Image: railbus.co.uk

“The sufferings of history, for example, are dulled by repetition and time, but personal accounts bring such events to life. The Dissolution of the Monasteries has become to many yet another ‘statistic’ to be absorbed in a study of a larger-than-life Henry VIII, yet it was an agonising period for the men who devoted their lives to the Church.

“In the first of the STC (short title catalogue) sales in 1973, for example, one item was a 1537 first edition of Matthew’s version of the Bible which belonged to John Alcetur (Alcester), a monk at the great Benedictine Abbey of Evesham. The Abbey, partly owing to its size and partly to the resistance of Abbot Lichfield, was one of the last to be suppressed. Only about twenty Benedictine abbeys and priories survived into the year 1540, and by the end of that year not one remained. Alcester had made extensive annotations in Latin and English, and had covered three blank pages with a musical score, probably of his own composition.

“However, it is his personal record, at the end of the Book of Maccabees, of Henry’s tough measures that makes poignant reading today. He wrote:
. . . the monastery of Evesham was suppressed by Kyng Henry the viii the xxxi yere of his raygne the xxx day of Januer at Evensong tyme the convent beyng in the quere [choir] at thys verse [in the Magnificat] Deposuit potentes and wold not suffur them to make an ende. Phillypp Ballard beyng Abbot at that tyme and xxxv Relygius men at that day alyre in the seyde monastry . . .
“It is thought that within two months of the suppression of the Abbey, Alcester’s Bible was taken from him.” — Roy Hartley Lewis, Antiquarian books: an insider’s account, pp.138-9.

Source: roger-pearse.com

There is more about John Alcester's Bible in M.D.Knowles: 'Notes on a Bible of Evesham Abbey' The English Historical Review 79, No. 313 (1964), 775-778. The Bible itself can be seen in the Almonry Museum at Evesham. 

Dom Richard Lyttleton was sub-sexton at the time of the dissolution, and was, presumably, a member of the family which has played a major part in the history of the county. He lived on through all the successive changes of religious practice of the sixteenth century. Eventually in 1603, Father Augustine Bradshaw reconciled to the Benedictine order 'one Lyttleton, who had formerly been a monk of Evesham, and was now best known by the nickname of 'parson-tinker.' Being reclaimed he went home and 'presently fell blind and so remained almost two years deprived of his benefice and had he not been bedridden had been imprisoned for his conscience and so died with great repentance being near 100 years old.'

Another monk who was doubtless present at that last saying of the Office in the abbey church was Dom John Feckenham (c.1510-1584). Born John Howman he took the name of his home town on entering the abbey.
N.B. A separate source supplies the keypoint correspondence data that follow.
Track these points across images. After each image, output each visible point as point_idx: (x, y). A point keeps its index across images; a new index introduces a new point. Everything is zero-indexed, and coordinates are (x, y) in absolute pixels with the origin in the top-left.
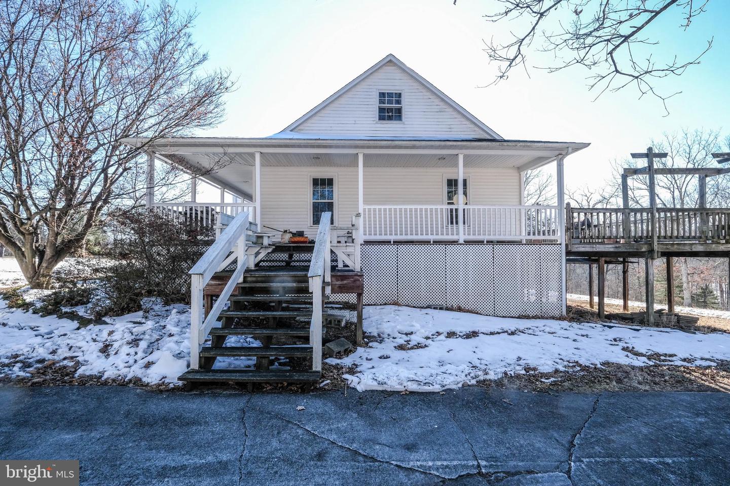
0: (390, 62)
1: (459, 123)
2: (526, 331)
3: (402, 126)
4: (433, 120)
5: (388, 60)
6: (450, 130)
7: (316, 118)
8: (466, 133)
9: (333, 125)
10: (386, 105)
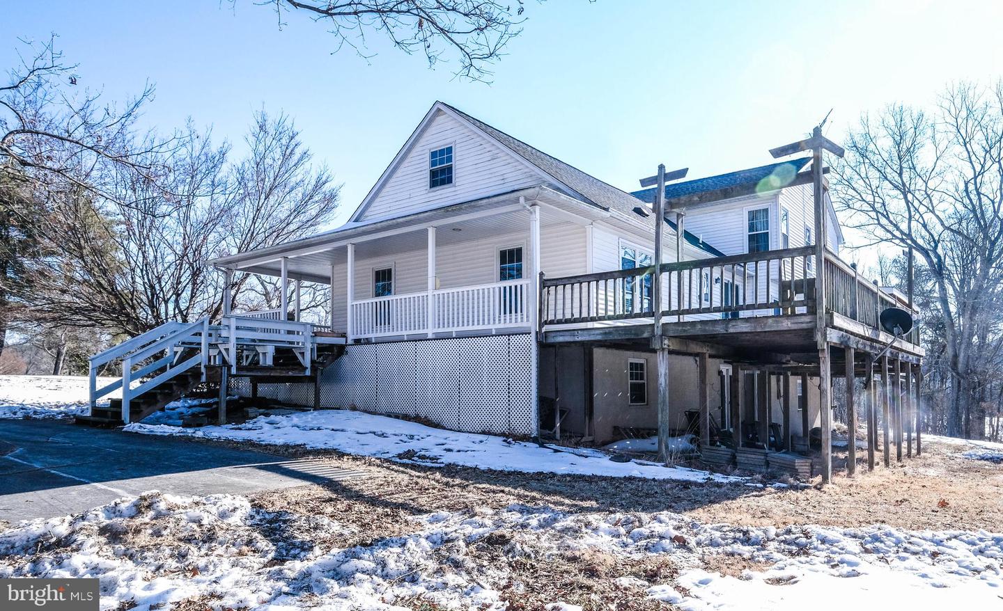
0: (439, 110)
1: (513, 169)
2: (405, 439)
3: (453, 189)
4: (485, 173)
5: (435, 109)
6: (502, 182)
7: (378, 200)
8: (521, 181)
9: (392, 205)
10: (438, 167)
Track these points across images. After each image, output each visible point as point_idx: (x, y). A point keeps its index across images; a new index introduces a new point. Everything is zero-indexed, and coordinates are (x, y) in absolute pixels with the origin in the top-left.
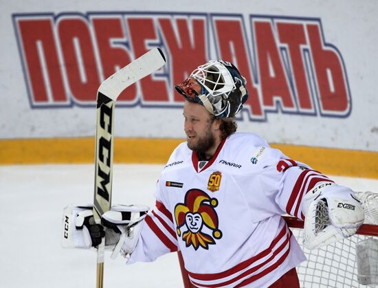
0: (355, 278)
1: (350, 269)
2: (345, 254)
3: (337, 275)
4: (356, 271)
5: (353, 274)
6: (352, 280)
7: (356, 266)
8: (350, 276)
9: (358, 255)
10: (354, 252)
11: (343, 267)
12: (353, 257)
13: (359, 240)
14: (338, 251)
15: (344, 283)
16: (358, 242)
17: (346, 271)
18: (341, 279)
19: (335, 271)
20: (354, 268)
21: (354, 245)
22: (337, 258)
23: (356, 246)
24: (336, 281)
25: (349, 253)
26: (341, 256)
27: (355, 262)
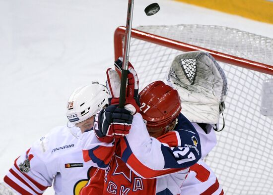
0: (258, 109)
1: (255, 101)
2: (253, 88)
3: (244, 104)
4: (260, 103)
5: (257, 105)
6: (255, 110)
7: (260, 99)
8: (254, 107)
9: (264, 91)
10: (261, 87)
11: (249, 98)
12: (259, 91)
13: (267, 78)
14: (247, 85)
15: (248, 112)
16: (265, 80)
17: (251, 102)
18: (246, 108)
19: (242, 100)
20: (258, 100)
21: (261, 81)
22: (246, 90)
23: (263, 83)
24: (242, 109)
25: (257, 87)
26: (249, 89)
27: (260, 95)
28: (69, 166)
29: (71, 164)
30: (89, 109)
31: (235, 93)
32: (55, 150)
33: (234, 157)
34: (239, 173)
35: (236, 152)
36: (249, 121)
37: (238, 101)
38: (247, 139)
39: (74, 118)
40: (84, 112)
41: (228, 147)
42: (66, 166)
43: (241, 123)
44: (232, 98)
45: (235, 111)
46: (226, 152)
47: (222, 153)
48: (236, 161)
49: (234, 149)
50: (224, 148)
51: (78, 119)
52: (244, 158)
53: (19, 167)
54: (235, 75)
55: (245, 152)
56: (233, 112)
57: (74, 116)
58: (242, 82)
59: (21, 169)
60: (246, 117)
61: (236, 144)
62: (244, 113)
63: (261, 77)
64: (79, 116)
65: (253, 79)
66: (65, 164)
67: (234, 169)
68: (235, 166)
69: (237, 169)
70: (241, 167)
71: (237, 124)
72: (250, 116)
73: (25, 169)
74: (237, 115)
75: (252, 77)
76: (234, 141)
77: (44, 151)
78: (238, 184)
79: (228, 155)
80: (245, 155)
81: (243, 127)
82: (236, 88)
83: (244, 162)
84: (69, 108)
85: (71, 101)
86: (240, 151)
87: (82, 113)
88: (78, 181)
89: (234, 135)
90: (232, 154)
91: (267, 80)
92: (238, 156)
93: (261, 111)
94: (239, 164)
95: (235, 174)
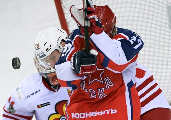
0: (167, 26)
1: (164, 21)
2: (160, 12)
4: (168, 22)
5: (166, 23)
6: (165, 27)
7: (167, 19)
8: (164, 25)
9: (169, 12)
10: (165, 10)
11: (159, 19)
12: (165, 13)
13: (169, 3)
14: (156, 10)
15: (160, 30)
16: (168, 4)
17: (161, 22)
18: (158, 27)
19: (154, 22)
20: (166, 20)
21: (165, 6)
22: (155, 14)
23: (167, 6)
24: (156, 28)
25: (163, 11)
26: (158, 13)
27: (166, 16)
28: (40, 106)
29: (41, 105)
30: (51, 46)
31: (148, 18)
32: (27, 97)
33: (157, 64)
34: (164, 74)
35: (158, 60)
36: (162, 36)
37: (152, 23)
38: (164, 50)
39: (42, 55)
40: (48, 49)
41: (151, 58)
42: (38, 107)
43: (157, 39)
44: (147, 22)
45: (151, 31)
46: (151, 62)
47: (149, 63)
48: (160, 66)
49: (156, 58)
50: (149, 59)
51: (45, 55)
52: (165, 63)
53: (8, 111)
54: (145, 5)
55: (165, 59)
56: (150, 32)
57: (41, 54)
58: (151, 9)
59: (10, 112)
60: (160, 33)
61: (157, 54)
62: (158, 31)
63: (164, 3)
64: (45, 53)
65: (159, 5)
66: (38, 106)
67: (159, 72)
68: (159, 70)
69: (162, 72)
70: (164, 71)
71: (155, 40)
72: (162, 32)
73: (12, 111)
74: (153, 34)
75: (158, 4)
76: (155, 53)
77: (20, 99)
78: (165, 83)
79: (153, 64)
80: (165, 61)
81: (160, 41)
82: (148, 14)
83: (166, 66)
84: (37, 48)
85: (36, 43)
86: (161, 59)
87: (47, 50)
88: (49, 115)
89: (154, 48)
90: (156, 62)
91: (169, 4)
92: (160, 63)
93: (169, 27)
94: (162, 68)
95: (161, 76)
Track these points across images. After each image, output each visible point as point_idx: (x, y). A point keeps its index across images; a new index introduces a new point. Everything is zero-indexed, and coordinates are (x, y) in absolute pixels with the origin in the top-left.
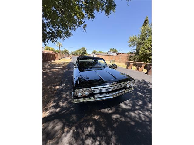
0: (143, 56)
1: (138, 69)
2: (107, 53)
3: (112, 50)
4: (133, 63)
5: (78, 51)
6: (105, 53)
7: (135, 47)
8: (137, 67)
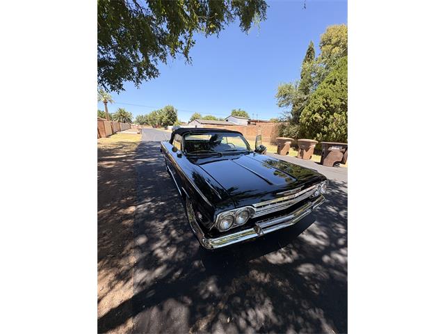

After the dispersal of the community he became rector of Solihull, was imprisoned under King Edward VI, released under Queen Mary I, becoming Dean of St Pauls and in 1556 returned to the Benedictine life as Abbot of the refounded Westminster Abbey. As such he participated in the Coronation of Queen Elizabeth I in 1559. Following the second dissolution of the abbey later that year his life alternated between imprisonment and parole until his death at Wisbech in 1584.

The life of him by C.S.Knighton in the Oxford Dictionary of National Biography can be read here.

Feckenham's Westminster refoundation's last survivor, Dom Siegebert Buckley, transferred in the early years of the seventeenth century, his rights as representative of the whole community to two English benedictine who sought to establish in exile a specifically English house. Armed with his grant they did so, at Dieulard. that community, forced into exile by the French revolution returned to England and established Ampleforth, which in consequence useds the arms of the medieval abbey of Westminster.

Thus a link, tenuous but real, binds the great abbey of Evesham, and all it represented, to the modern Benedictines in Yorkshire and beyond.